Faisant un flash-back historique, je rapproche ce qui vient d’être écrit à ce que vécurent dans des conditions tout à fait différentes, les Phocéens. Phocée est une ancienne cité grecque d’Asie Mineure, fondée par des continentaux du Péloponnèse, sur la côte de la mer Egée. Au 7e siècle av.-JC, les Phocéens fondèrent des colonies
dans différents lieux du bassin méditerranéen : Massilia (Marseille) en Provence, Agathe Tychè (Agde) en Languedoc, Emporion (Amparius) en Espagne… pour citer ces trois-là. Lorsque les Perses prirent la ville de Phocée en – 546, les familles aisées eurent le temps de fuir… et allèrent s’installer dans des colonies fondées précédemment, sans retour avéré.
Quant aux « coûts » du spatial, il faut à la fois bien avoir les ordres de grandeurs en tête et les comparer à des dépenses bien moins efficaces en matière de return on investment [2]. Ainsi de l’ISS mise en service en 1998 qui a coûté 150 G$ en seize années de fonctionnement, soit, rapporté au cours actuel, # 8 G€/an. En 2012, données INSEE, les seuls ménages français ont dépensé 48 G€ dans les jeux de hasard… dont les retombées concrètes sont bien imprévisibles, elles.
Oui, malgré tout, l’espace fait encore rêver.
Même un film comme Gravity – que je n’ai pas aimé – fait recette. Peu importe qu’il y ait du mercantilisme derrière, l’important est que la stimulation intellectuelle et émotionnelle subsiste, soit entretenue, et génère de nouvelles aventures motivées d’exploration, surtout parmi les jeunes générations.

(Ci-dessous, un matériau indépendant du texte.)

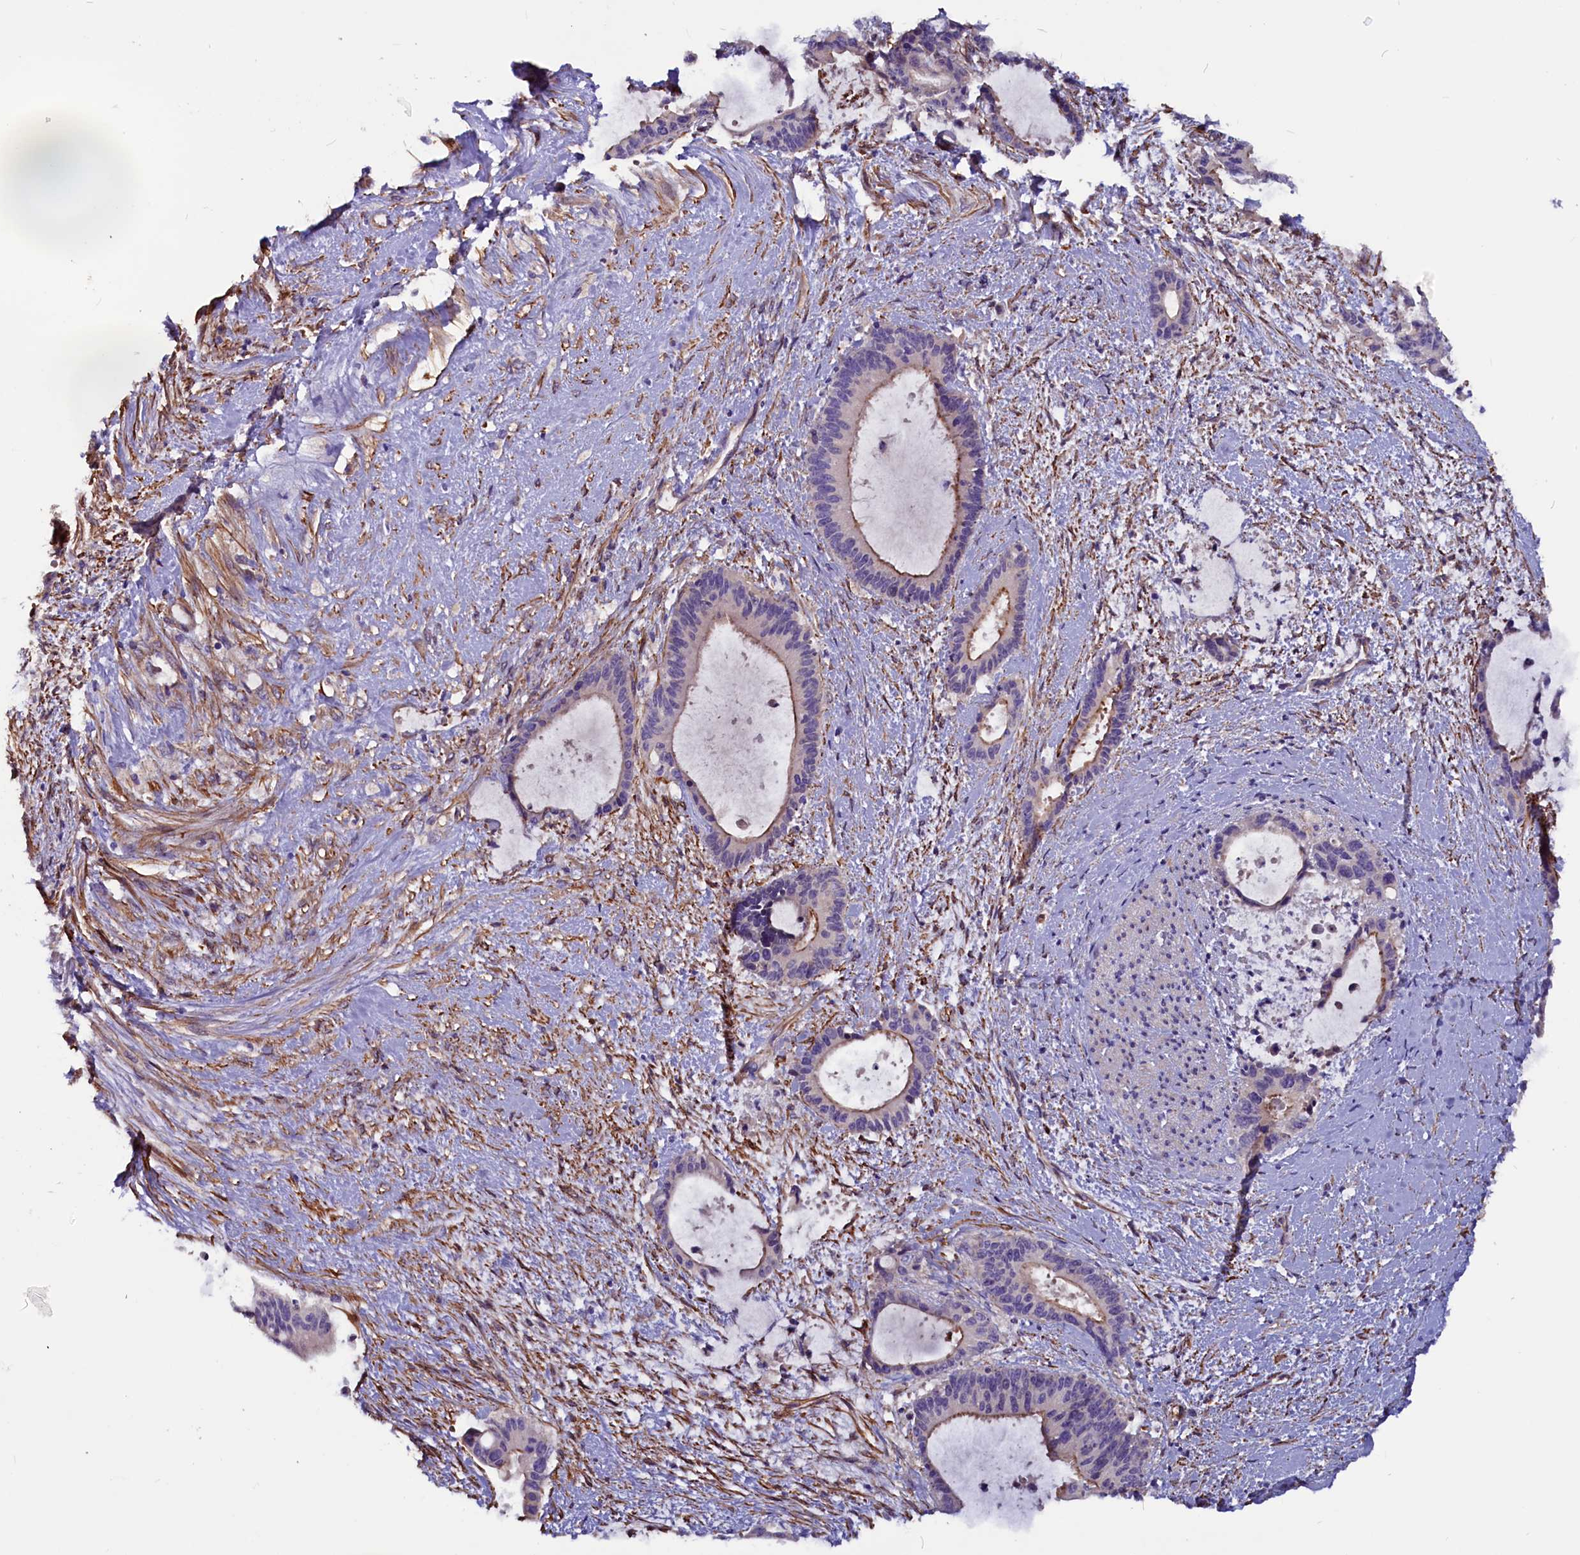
{"staining": {"intensity": "moderate", "quantity": "<25%", "location": "cytoplasmic/membranous"}, "tissue": "liver cancer", "cell_type": "Tumor cells", "image_type": "cancer", "snomed": [{"axis": "morphology", "description": "Normal tissue, NOS"}, {"axis": "morphology", "description": "Cholangiocarcinoma"}, {"axis": "topography", "description": "Liver"}, {"axis": "topography", "description": "Peripheral nerve tissue"}], "caption": "DAB immunohistochemical staining of human liver cancer shows moderate cytoplasmic/membranous protein positivity in about <25% of tumor cells. Ihc stains the protein of interest in brown and the nuclei are stained blue.", "gene": "ZNF749", "patient": {"sex": "female", "age": 73}}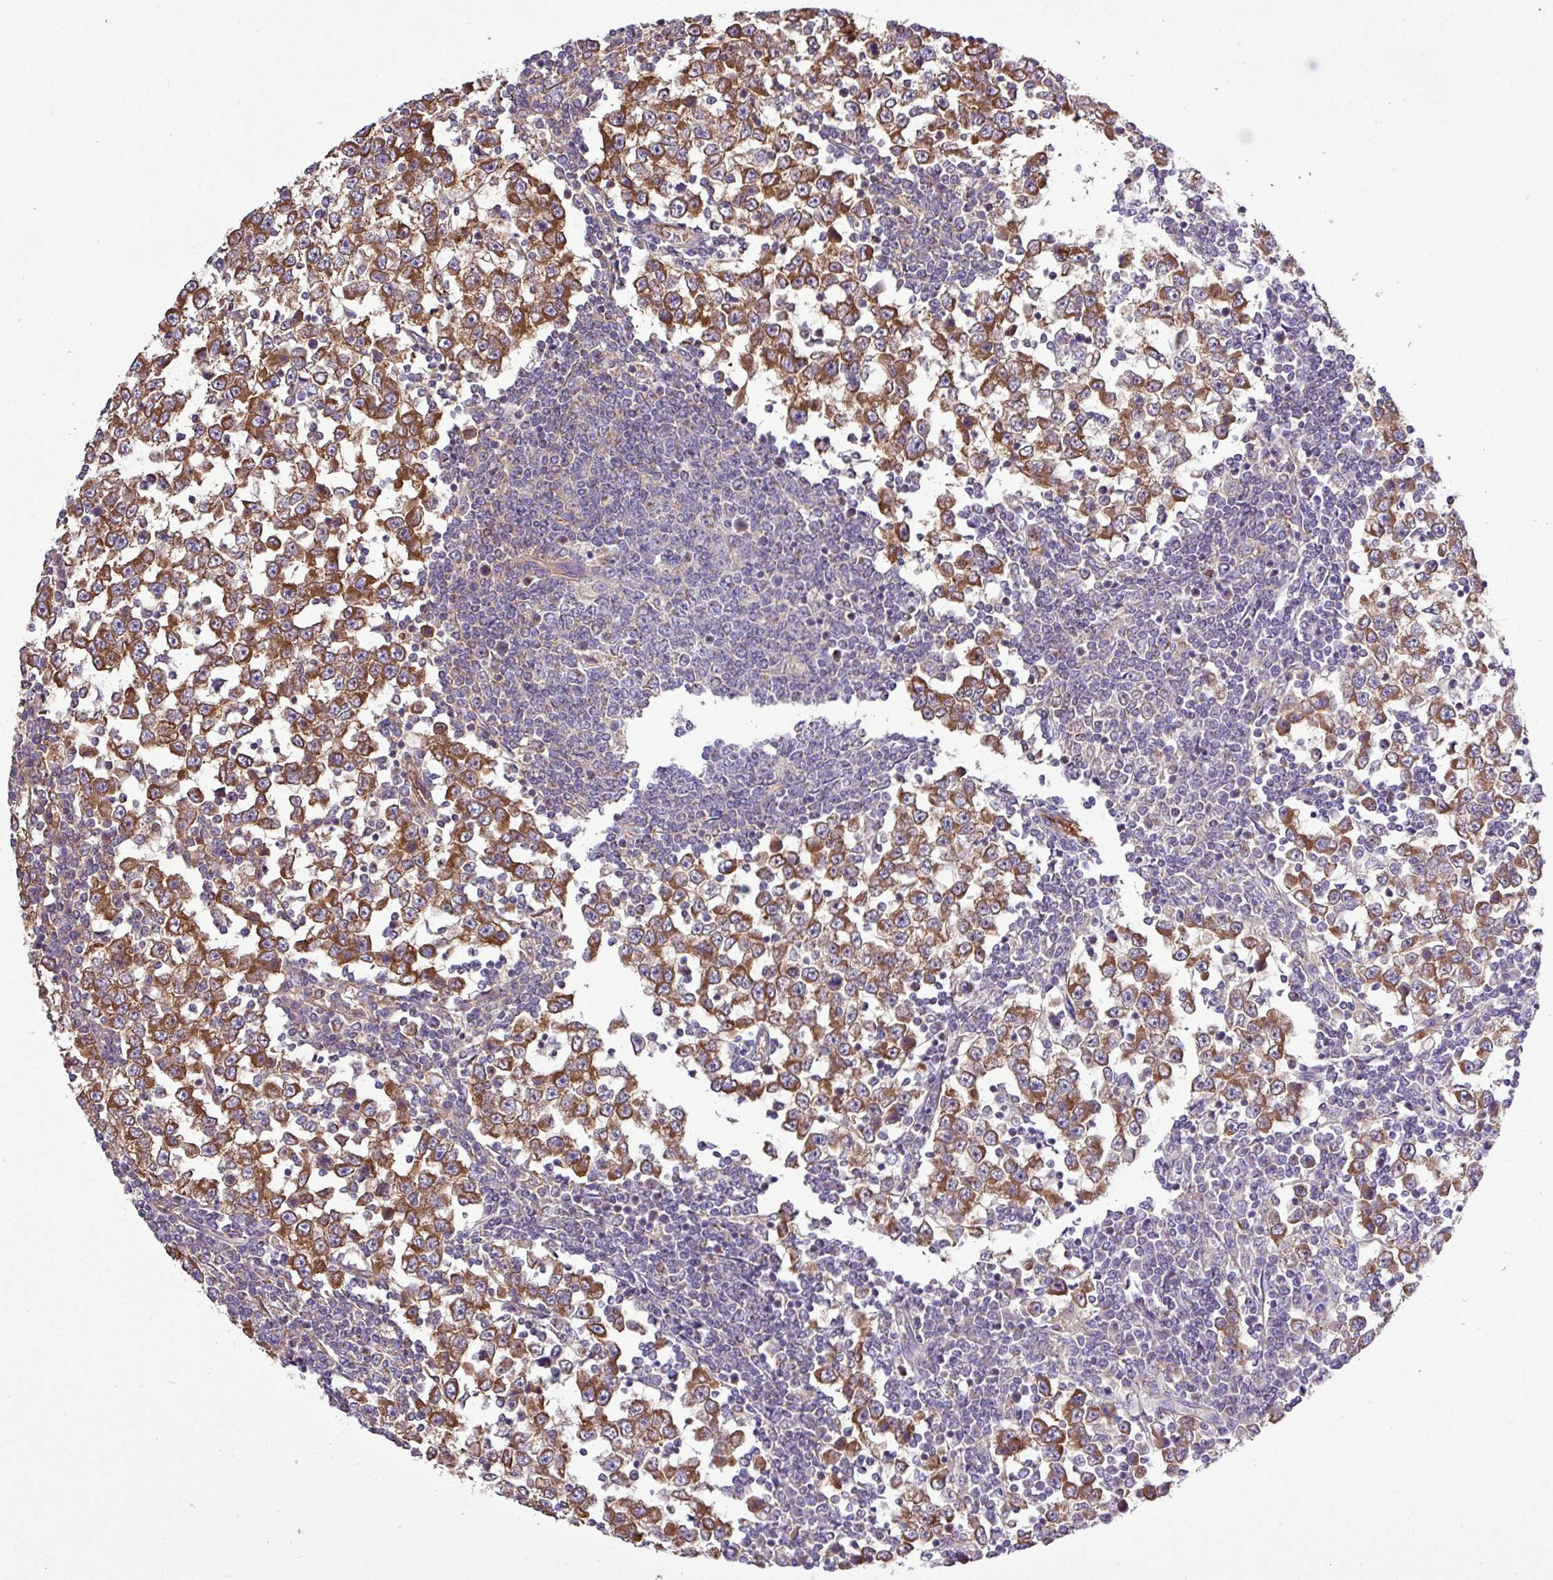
{"staining": {"intensity": "strong", "quantity": ">75%", "location": "cytoplasmic/membranous"}, "tissue": "testis cancer", "cell_type": "Tumor cells", "image_type": "cancer", "snomed": [{"axis": "morphology", "description": "Seminoma, NOS"}, {"axis": "topography", "description": "Testis"}], "caption": "Tumor cells exhibit high levels of strong cytoplasmic/membranous expression in approximately >75% of cells in testis cancer (seminoma).", "gene": "CWH43", "patient": {"sex": "male", "age": 65}}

L’attraction terrestre est due à la gravité, l’attraction de Mars (et d’ailleurs) est due au rêve. [3]
[1] = Alain DUPAS, Demain, nous vivrons tous dans l’espace, Robert Laffont 2011.
[2] = Jean-François PELLERIN, 50 inventions tombées du ciel, Esprit du Livre 2010.
[3] = Richard HEIDMANN, Mars, une attraction irrésistible, Alvik 2005.